Source: Hyundai Motor Europe

Leasing companies are also more open to taking on board new brands, which is one of the drivers of MG’s sales success. Another is MG’s sales cooperation with established dealerships. Great Wall Motors has just announced they will sell their upcoming Wey and Ora models through the Emil Frey group, Europe’s largest car dealer. This is not a bad way to lay the foundations for a successful market entry.

While leasing companies endure supply and volume problems, they are benefitting from surging RVs. Leaseplan’s net result for the first half of 2022 is €684 million, a 93% year-on-year growth. Ted Gunning, CEO of Leaseplan, references the high used-car demand as a main contributor. Volkswagen Financial Services reported record earnings in the same period, with high remarketing revenues listed as key factors.

Harder to bag a bargain

For consumers a lot has changed in the new and used-car market. With carmakers not under pressure to sell massive volumes, discounts are considerably lower and there are fewer tactical registrations. Gone are the days of buying a new car with a 30% discount.

Additionally, the long delivery times for most brands make consumers turn to the used-car market. Car dealers also have an increased focus on the used-car business with their margins depending on it. With fewer new-car sales and less transactions overall, high used-car prices are maintained.

As available budgets did not grow accordingly, customers are shifting to older used cars.
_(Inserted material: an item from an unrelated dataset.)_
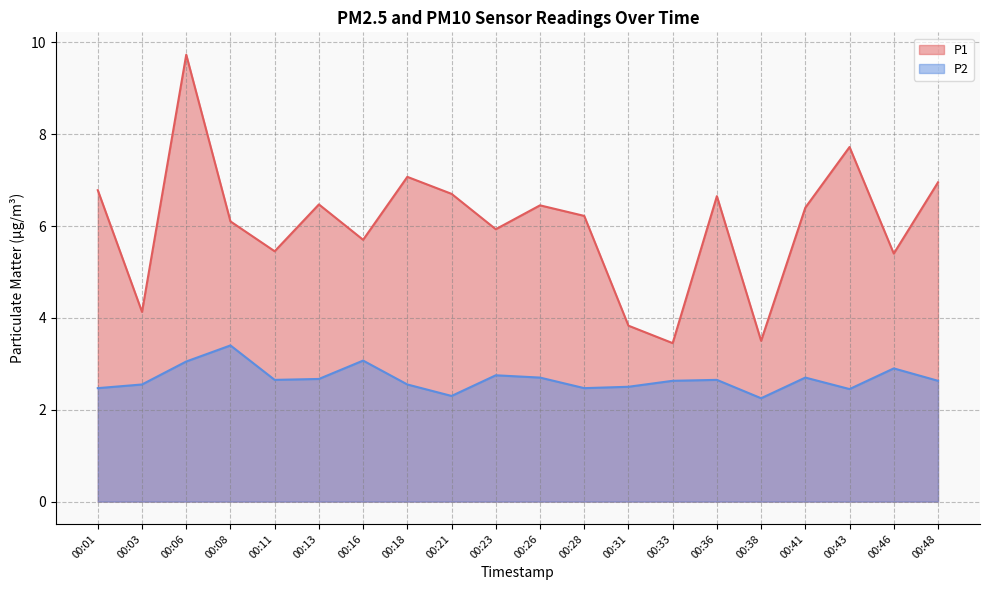

At which category is the sum across all series the highest?

00:06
RVs for older vehicles saw the strongest price increases in most European countries, e.g. 30% for cars older than 91 months since the beginning of 2020 in Germany compared to an average of 20% for all vehicle ages.
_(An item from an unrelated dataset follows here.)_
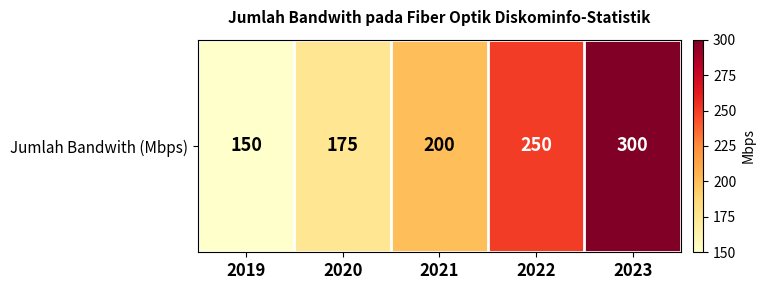

Reading right to left, list all the values displayed in this chart.

2023=300	2022=250	2021=200	2020=175	2019=150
Price index by vehicle age, Germany, January 2020 – August 2022

Source: Autovista Group

Besides this trend towards older used cars, there is the potential for used-car customers to downgrade to more affordable brands, downsize to smaller segments, and generally be more conscious about the equipment they really need in their cars.

With remote working being an option and generally reduced mileages, some customers will also consider getting rid of a secondary car and be more open to new mobility solutions.
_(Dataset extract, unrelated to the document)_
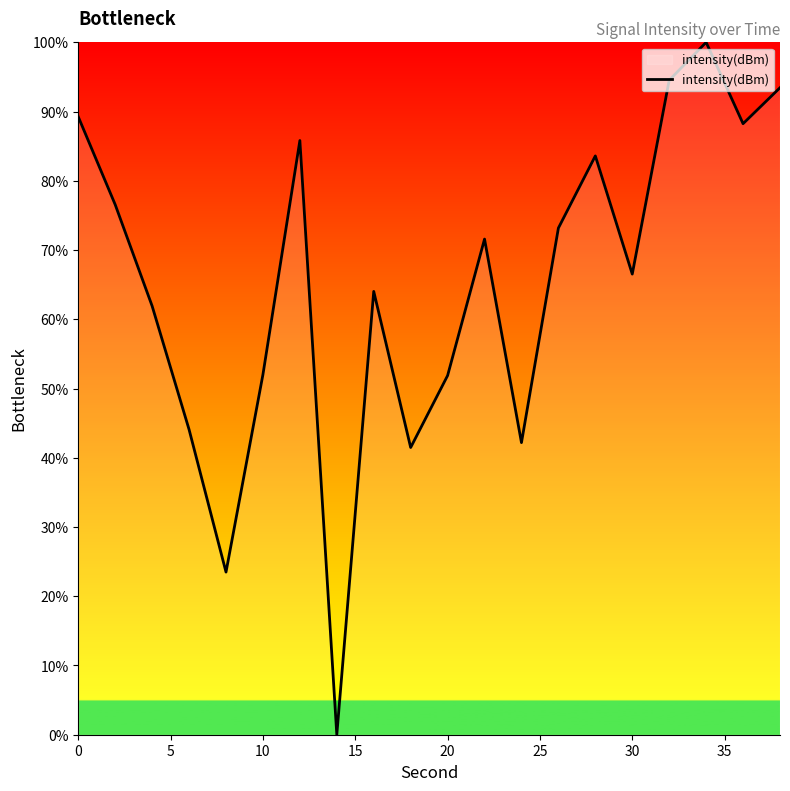

What is the maximum value shown in the chart?

100.0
RVs affecting the entire car lifecycle

Current supply and demand dynamics do not only affect the sourcing and purchasing processes, but also play a major role in insurance claims and vehicle repairs. The increased settlement values of total loss vehicles was a main driver behind a profit warning from Direct Line Group, one of the UK’s largest insurers. Policies were not priced to accommodate higher RVs, and policy holders will likely have to pay more upon renewal.

Autovista24 talked to Joe March, head of commercial and network management at The Green Parts Specialists, recently acquired by Copart UK. ‘A greater volume of vehicles, following an accident, have fallen into the repair chain process, rather than total loss,’ March said. He added that this results in ‘higher repair costs and lower profits. This is also impacted by poor parts availability and a saturated repair market. Policy holders are typically waiting as long as three months for their vehicle to be repaired.’

Rising inflation and repair costs, combined with insurers recognising their environmental obligations, have opened up opportunities in the green and used parts space for vehicle repairs. ‘Year-on-year, demand is up 28% in the B2B arena and increasing. The industry needs to be most cost efficient and green parts are just one of the ways which insurers are adopting to mitigate rising repair costs,’ March explained.

Have residual values reached a tipping point?

Across Europe there is a tendency for RVs to now stabilise on a high level. The used-car supply will remain restricted for years to come as the new-car gap progresses through the different stages of a typical vehicle lifecycle. RVs will not keep growing as they have since 2020, due to a loss in purchasing power and customers increasingly delaying their buying decisions.

The latest Monthly Market Update shows the tendency for longer stock days in almost all analysed markets. In July and August, this can be attributed to the summer vacation period, but Autovista Group experts expect this trend to continue as economic circumstances put pressure on disposable household incomes.